EXERCISE PROMPT: Return every line of text from the items below without any changes, and leave the pictures out of your answer.

SOURCE RECORDS:
== Segment start ==

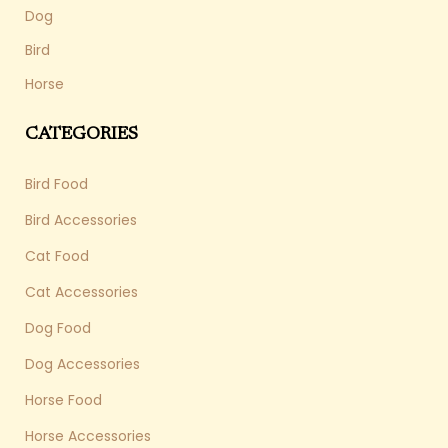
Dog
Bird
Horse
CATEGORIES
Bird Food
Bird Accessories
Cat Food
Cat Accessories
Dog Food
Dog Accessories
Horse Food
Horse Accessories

== Segment end ==

ANSWER FOR THE TASK:
Dog
Bird
Horse
CATEGORIES
Bird Food
Bird Accessories
Cat Food
Cat Accessories
Dog Food
Dog Accessories
Horse Food
Horse Accessories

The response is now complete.